> _Отрывок документа_:
Так Тургенев и сделал: отправился в последний раз вместе с семьей Я. П. Полонского в благословенное, милое его сердцу Спасское. Лето выдалось холодное, дождливое. «Вот ты тут и живи!» — говаривал Тургенев, поглядывая на небо, с утра обложенное дождливыми тучами. Но когда случались ясные, солнечные дни, хозяин с гостями блуждали по саду. Здесь Тургенева осаждали воспоминания. «То припоминал он о какой-то театральной сцене, еще при жизни отца его сколоченной под деревьями, где в дни его детства разыгрывались разные пьесы, несомненно на французском языке, и где собирались гости; смутно помнил он, как горели плошки, как мелькали разноцветные фонарики и как звучала доморощенная музыка».
То указывал он Полонскому «на то место, по которому крался он на свое первое свидание, в темную-претемную ночь, и подробно, мастерски рассказывая, как он перелезал через канавы, как падал в крапиву, как дрожал как в лихорадке и по меже — „вон по той меже“ — пробирался в темную, пустую хату. И это было недалеко от той плотины, где дворовые и мужики, после смерти старика Лутовинова, не раз видели, как прогуливается и охает по ночам тень его».
Тургенев рано ложился спать, но по утрам вставал с восходом солнца и сначала шел в сад кормить хлебом птиц или посидеть у пруда на своей любимой скамейке. «Раз проснулся он до зари, — вспоминал Полонский, — и, как поэт, передавал мне свои впечатления того, что он видел и слышал: какие птицы проснулись раньше, до восхода солнца, какие голоса подавали, как перекликались и как постепенно все эти птичьи напевы сливались в один хор, ни с чем не сравнимый, не передаваемый никакою человеческой музыкой…»

(Данные предсказания ограничивающих рамок)
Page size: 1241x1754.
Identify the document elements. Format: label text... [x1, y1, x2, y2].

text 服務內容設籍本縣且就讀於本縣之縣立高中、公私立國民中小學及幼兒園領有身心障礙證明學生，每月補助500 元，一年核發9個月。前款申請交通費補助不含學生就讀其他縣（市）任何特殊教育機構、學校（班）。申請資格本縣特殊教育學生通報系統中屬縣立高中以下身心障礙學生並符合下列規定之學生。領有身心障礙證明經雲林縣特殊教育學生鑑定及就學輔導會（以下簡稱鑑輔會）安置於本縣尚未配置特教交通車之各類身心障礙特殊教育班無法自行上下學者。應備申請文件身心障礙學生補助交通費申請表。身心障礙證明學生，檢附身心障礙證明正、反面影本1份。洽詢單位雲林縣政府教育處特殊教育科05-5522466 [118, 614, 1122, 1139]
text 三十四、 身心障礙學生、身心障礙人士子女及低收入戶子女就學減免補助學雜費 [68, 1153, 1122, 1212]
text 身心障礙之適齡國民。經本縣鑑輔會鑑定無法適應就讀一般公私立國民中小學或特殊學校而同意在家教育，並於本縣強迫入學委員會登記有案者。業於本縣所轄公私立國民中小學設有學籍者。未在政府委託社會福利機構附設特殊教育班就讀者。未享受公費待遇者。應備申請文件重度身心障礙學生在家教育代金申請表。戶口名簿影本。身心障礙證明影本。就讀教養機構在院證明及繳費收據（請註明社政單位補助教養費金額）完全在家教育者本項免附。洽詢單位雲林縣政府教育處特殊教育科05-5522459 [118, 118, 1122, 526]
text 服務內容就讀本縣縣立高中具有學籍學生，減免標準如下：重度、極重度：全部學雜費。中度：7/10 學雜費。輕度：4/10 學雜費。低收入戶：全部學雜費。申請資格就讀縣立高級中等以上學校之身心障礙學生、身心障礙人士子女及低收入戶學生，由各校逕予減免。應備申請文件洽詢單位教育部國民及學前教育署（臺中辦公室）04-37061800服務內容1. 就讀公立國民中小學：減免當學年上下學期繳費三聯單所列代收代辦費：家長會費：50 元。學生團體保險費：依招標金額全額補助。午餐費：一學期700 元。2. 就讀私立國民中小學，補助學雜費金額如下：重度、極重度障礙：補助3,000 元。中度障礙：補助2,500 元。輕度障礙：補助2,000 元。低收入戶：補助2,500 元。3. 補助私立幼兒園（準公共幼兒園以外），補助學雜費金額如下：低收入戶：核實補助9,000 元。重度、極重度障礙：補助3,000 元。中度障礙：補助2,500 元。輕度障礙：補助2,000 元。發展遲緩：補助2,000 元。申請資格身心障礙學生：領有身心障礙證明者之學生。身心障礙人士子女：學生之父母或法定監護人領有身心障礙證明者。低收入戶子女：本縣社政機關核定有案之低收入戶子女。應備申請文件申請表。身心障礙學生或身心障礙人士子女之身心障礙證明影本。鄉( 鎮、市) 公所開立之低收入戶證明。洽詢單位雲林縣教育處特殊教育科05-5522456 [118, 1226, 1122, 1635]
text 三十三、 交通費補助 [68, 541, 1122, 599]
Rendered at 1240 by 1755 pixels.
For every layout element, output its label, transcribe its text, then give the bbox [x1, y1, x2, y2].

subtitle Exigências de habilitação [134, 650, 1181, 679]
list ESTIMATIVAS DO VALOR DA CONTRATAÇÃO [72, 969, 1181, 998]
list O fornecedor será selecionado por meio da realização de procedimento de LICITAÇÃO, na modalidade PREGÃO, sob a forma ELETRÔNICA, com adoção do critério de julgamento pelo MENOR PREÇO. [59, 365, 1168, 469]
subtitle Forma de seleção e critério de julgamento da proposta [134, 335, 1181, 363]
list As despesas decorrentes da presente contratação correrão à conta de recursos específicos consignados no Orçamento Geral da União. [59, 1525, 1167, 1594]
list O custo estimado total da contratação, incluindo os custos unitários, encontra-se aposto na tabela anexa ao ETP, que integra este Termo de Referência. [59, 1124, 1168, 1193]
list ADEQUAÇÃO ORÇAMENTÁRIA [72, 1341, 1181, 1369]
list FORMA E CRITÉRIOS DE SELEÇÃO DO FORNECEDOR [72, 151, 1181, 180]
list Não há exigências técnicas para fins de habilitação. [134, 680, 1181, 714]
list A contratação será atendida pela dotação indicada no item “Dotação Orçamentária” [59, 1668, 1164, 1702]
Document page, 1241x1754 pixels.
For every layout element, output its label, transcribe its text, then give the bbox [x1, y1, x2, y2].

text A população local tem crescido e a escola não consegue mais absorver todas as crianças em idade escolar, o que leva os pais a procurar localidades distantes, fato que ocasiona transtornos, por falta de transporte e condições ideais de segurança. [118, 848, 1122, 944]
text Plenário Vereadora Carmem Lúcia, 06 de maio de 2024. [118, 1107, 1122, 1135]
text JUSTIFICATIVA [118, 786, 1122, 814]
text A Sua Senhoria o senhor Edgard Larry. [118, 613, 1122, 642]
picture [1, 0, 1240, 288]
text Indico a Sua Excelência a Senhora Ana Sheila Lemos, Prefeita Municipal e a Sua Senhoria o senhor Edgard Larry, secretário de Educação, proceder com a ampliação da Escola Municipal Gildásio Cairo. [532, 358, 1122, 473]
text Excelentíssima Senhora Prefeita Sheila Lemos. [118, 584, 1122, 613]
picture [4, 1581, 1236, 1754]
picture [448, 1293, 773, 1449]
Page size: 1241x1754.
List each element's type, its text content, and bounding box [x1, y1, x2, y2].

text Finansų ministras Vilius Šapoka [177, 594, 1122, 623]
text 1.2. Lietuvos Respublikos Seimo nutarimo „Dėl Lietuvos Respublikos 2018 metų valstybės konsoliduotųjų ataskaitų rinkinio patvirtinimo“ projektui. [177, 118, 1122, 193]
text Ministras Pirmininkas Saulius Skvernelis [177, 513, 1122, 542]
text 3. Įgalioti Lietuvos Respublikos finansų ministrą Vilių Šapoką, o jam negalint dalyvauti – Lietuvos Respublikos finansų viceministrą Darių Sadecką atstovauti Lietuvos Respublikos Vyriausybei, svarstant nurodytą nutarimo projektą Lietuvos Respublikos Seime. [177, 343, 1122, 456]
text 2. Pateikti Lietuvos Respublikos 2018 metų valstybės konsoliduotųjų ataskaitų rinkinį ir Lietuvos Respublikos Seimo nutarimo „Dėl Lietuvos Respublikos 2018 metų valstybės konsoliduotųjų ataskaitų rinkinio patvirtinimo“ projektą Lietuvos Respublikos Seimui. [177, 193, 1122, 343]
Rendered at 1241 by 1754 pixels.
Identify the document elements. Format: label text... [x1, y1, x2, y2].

> _Задание A_:
Ответьте на вопросы по отрывку о Тургеневе в Спасском:
(i) Каким выдалось лето, проведенное там вместе с семьей Полонского?
(ii) Что, по словам отрывка, дворовые и мужики не раз видели по ночам у плотины после смерти старика Лутовинова?
(iii) Чем Тургенев кормил птиц, выходя по утрам в сад?
> _Задание B_:
Напишите продолжение отрывка о Тургеневе в Спасском, начав сразу после его последнего предложения.
Записи являются отдельным материалом.

> _Ответ A_:
(i) Холодным и дождливым.
(ii) Как там прогуливается и охает тень старика Лутовинова.
(iii) Хлебом.

> _Ответ B_:
У Тургенева была с природой какая-то своя, утонченная, полумистическая связь. Однажды он рассказывал, как ему показалось, будто все его окружающее — деревья, травы — все силилось говорить ему и не могло, все, казалось, хотело сказать ему что-то и давало как-то ему почувствовать, что оно связано. Перед ним стояла небольшая береза. «Мне показалось, не знаю почему, — продолжал Тургенев, — что она была женского рода; я сказал внутренно: я знаю, что ты женщина, говори; и в ту же минуту один сук березы медленно, как будто с грустью, опустился. Волосы стали у меня дыбом от испуга, и я бежал опрометью».
С любопытством наблюдал Полонский за привычками Ивана Сергеевича. Чтобы не беспокоить слуг, он предпочитал сам чистить обувь, любил приколачивать занавеси на окнах в ожидании гостей, развешивать ковры на стенах готовящихся для них комнат. Он помогал своим друзьям собирать чемоданы, укладывать вещи или распаковывать их. Если он замечал шляпу на стуле — непременно вешал ее на место, если попадался брошенный зонтик — аккуратно ставил его в угол. Вообще любовь к порядку он унаследовал от матушки. Он любил, чтобы все его вещи были на местах, и вставал ночью, вспомнив, что ножницы лежали не на том месте, на котором должны быть. Он не мог заниматься, не мог писать, если письменный стол оказывался не в порядке, если вещи на нем были не прибраны или не лежали на отведенных им местах.
По утрам Тургенев долго занимался своим туалетом и особенно тщательно причесывался. «Смотри, — говорил он Полонскому, — я начинаю справа этим гребнем… пятьдесят раз, потом налево… пятьдесят раз; затем другим, более частым гребнем — сто раз. А потом — щеткой. Ты удивлен, не правда ли? Но, понимаешь ли, хорошо причесываться и быть безукоризненно приглаженным всегда было моей страстью с самого детства. Я унаследовал эту слабость от матери, у которой одно время была мания причесывать всех на свете».